De la à accepter le compromis centriste futur et ce dès juin, à savoir la reconduction de toute alliance, laissant les excès et le populisme dans la fosse des oppositions, c’est la logique même. Ces centristes-progressistes vont se retrouver dans l’enthousiasme d’avant-crise, mais avec les salaires et les conditions de travail, contre lesquels les gilets Jaunes sont dans la rue tous les samedis en France !
Le monde imaginaire de Di Rupo est celui de Talleyrand « ce qui est excessif est insignifiant » reniant ainsi son maître Napoléon, comme Di Rupo reniant le sien : le Peuple !

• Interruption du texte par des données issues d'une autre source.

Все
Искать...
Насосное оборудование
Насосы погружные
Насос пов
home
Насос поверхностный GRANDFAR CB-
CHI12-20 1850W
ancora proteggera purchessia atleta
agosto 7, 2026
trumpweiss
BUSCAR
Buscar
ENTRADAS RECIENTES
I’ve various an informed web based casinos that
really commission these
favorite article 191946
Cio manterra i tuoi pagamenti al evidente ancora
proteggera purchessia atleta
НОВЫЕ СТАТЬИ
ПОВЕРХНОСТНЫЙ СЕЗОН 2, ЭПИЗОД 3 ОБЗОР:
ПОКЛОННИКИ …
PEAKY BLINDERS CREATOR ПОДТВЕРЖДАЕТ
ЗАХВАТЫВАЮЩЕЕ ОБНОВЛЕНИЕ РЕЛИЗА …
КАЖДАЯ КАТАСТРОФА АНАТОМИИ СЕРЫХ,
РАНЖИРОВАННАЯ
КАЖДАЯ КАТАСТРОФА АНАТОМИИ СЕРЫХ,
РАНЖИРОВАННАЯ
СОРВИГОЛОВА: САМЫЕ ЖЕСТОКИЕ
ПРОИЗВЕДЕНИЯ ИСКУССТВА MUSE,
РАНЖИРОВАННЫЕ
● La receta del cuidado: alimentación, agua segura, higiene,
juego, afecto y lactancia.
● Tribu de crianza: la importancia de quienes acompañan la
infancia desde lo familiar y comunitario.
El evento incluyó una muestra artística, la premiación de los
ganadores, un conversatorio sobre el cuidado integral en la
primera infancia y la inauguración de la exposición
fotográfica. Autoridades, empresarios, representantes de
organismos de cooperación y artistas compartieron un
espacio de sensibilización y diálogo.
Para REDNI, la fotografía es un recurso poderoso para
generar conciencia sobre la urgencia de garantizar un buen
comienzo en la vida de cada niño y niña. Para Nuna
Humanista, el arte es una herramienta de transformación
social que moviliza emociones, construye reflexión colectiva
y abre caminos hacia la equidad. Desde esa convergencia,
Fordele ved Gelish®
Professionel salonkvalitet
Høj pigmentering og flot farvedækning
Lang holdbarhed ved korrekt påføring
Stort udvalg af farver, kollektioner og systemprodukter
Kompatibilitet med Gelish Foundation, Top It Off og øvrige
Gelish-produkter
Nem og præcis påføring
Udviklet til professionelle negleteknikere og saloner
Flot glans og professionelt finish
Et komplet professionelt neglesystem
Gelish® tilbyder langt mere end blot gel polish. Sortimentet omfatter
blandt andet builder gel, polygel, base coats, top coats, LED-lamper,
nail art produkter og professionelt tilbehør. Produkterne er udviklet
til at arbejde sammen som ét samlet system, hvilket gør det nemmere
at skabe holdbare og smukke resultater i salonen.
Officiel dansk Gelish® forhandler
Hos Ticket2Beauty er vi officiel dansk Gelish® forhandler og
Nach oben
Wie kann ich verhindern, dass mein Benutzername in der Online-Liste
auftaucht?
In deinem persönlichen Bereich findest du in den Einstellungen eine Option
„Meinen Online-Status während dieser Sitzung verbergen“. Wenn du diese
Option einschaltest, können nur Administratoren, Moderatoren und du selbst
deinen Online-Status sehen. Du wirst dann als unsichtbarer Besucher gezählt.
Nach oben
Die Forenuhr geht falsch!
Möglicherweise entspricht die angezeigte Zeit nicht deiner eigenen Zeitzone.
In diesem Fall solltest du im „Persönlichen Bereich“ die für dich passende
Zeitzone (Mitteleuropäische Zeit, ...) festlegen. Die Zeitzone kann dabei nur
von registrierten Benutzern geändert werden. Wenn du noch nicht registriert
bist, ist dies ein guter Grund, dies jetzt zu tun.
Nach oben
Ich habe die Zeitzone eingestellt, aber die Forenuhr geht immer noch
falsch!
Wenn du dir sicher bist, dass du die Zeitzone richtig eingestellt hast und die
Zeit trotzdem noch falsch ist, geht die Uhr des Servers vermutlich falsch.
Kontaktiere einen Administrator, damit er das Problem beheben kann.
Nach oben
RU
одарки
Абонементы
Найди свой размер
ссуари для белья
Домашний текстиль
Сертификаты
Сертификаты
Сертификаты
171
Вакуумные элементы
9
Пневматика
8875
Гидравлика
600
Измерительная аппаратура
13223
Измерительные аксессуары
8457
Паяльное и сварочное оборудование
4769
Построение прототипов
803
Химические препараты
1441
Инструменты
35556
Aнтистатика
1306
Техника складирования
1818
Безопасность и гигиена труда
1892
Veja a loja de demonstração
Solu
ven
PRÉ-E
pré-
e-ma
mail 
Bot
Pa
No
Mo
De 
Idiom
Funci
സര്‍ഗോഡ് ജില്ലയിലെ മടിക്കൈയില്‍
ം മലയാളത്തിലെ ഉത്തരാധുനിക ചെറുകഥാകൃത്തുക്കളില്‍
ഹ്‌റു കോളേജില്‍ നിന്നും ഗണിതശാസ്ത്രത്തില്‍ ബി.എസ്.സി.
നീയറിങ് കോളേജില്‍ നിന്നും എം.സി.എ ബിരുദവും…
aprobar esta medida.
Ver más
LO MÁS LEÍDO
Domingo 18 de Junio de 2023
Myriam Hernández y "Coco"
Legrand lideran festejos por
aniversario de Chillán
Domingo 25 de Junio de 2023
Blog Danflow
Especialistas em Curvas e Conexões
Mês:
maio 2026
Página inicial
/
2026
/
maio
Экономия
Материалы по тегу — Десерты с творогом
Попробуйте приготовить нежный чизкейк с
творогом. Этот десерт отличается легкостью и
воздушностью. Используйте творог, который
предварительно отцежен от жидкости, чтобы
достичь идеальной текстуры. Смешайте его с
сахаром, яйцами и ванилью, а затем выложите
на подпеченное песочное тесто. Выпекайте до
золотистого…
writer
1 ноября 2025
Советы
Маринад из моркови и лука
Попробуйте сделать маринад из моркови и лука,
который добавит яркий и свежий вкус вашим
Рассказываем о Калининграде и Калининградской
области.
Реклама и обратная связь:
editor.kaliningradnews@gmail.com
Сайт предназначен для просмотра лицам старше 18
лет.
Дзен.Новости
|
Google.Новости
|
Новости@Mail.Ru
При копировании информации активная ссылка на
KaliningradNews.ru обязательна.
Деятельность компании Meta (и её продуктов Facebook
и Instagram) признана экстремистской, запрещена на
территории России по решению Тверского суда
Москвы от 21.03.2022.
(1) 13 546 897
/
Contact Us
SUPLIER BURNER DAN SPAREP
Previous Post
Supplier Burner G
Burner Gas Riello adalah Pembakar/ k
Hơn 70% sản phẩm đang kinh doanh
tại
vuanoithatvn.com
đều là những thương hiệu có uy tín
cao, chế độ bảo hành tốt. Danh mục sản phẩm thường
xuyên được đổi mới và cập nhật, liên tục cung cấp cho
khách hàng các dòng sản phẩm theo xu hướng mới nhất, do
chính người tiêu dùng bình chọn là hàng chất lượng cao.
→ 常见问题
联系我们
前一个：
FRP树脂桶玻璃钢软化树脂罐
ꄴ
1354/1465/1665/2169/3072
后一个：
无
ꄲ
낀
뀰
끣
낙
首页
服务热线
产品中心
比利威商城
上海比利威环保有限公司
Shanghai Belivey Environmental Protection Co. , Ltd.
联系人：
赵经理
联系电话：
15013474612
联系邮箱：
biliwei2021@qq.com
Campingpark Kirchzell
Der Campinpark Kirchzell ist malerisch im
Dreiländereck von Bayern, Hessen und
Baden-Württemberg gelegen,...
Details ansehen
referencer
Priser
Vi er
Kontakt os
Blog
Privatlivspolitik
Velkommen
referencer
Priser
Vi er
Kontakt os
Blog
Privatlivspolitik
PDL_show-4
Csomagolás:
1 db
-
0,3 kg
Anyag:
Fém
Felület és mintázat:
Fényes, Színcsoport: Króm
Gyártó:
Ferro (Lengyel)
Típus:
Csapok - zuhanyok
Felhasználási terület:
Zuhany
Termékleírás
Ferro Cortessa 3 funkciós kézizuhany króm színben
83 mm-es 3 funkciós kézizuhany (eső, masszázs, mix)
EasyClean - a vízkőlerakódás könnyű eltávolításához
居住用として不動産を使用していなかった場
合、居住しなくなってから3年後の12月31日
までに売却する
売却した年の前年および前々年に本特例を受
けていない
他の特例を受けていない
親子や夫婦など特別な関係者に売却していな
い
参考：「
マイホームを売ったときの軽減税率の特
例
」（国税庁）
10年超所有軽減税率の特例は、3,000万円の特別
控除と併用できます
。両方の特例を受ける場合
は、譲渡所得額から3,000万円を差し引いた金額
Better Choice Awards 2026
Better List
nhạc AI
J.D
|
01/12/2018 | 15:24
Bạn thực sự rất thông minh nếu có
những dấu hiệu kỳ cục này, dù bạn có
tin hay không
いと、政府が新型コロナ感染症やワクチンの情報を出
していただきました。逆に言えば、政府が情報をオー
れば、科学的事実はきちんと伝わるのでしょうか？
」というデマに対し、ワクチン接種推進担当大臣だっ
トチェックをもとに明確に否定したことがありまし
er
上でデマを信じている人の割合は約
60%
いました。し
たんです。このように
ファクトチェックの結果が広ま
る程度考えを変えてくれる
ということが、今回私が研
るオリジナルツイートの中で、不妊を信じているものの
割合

Ah ! comme cette vieille baudruche maquillée pour les nouvelles de la télé aurait aimé que le peuple restât insignifiant, sans être excessif !
Est-ce qu’on ne pourrait pas appeler « nuancée », notre gauche « modérée » dit le bureau du PS ? C’est mieux définir le PS que modéré ou centriste. La nuance est le propre d’une pensée qui a horreur de se convertir en actes, toujours dans la peur de sombrer dans l’insignifiance.
Pourtant à part le domaine de l’économie dans lequel le PS n’entre qu’à pas comptés, comme dans une église, le parti n’est pas souvent dans la nuance. Ne serait-ce que par son refus des extrêmes, au point de choisir la promiscuité du centrisme libéral, plutôt que l’extrémisme de situation du chômeur, de la caissière et du magasinier !
Mais tout bascule dans la physique de l’économie. Les nouveaux totalitaristes se révèlent être du centre. Ils veulent remplacer la sidération d’entrer dans le monde d’Henri Ford, par le « plaisir » d’y construire l’avenir sur les débris du présent ! La conjonction du néolibéralisme et l'avènement des multinationales, qui coïncide avec le recul des Etats, est en partie l’œuvre du socialisme modéré.
Le philosophe québécois Alain Deneault a très bien résumé la situation du PS « En voulant supprimer l'axe gauche-droite pour se présenter comme la seule parole possible, l'extrême-centre a donné l'émergence d'une polarité entre un Etat violent et brutal et des populations qui lui résistent."
Le discours des duettistes Charles Michel et Elio Di Rupo « plus de revenus pour les multinationale et de dividendes pour les actionnaires, moins de fond pour les services publics et pour les travailleurs » est celui des années 40, le « Maréchal nous voilà » d’un Guétary collabo. C’est l’extrémisme des abîmes, celui d’un centre fanatisé.